◆ TASK STATEMENT ◆
Write only the number of lines in the data that include the word "Moreno".

◆ GIVEN DATA ◆
%%

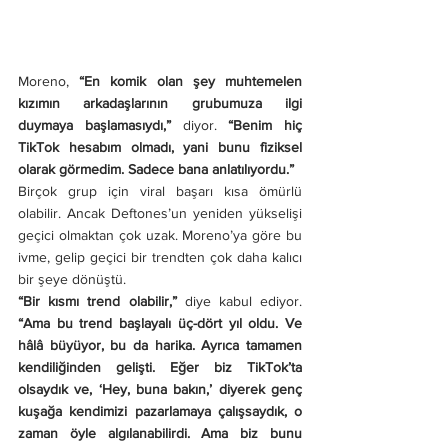
Moreno, 
“En komik olan şey muhtemelen 
kızımın arkadaşlarının grubumuza ilgi 
duymaya başlamasıydı,”
 diyor. 
“Benim hiç 
TikTok hesabım olmadı, yani bunu fiziksel 
olarak görmedim. Sadece bana anlatılıyordu.”
Birçok grup için viral başarı kısa ömürlü 
olabilir. Ancak Deftones’un yeniden yükselişi 
geçici olmaktan çok uzak. Moreno’ya göre bu 
ivme, gelip geçici bir trendten çok daha kalıcı 
bir şeye dönüştü.
“Bir kısmı trend olabilir,”
 diye kabul ediyor. 
“Ama bu trend başlayalı üç-dört yıl oldu. Ve 
hâlâ büyüyor, bu da harika. Ayrıca tamamen 
kendiliğinden gelişti. Eğer biz TikTok’ta 
olsaydık ve, ‘Hey, buna bakın,’ diyerek genç 
kuşağa kendimizi pazarlamaya çalışsaydık, o 
zaman öyle algılanabilirdi. Ama biz bunu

%%

◆ SOLUTION TO THIS EXERCISE ◆
2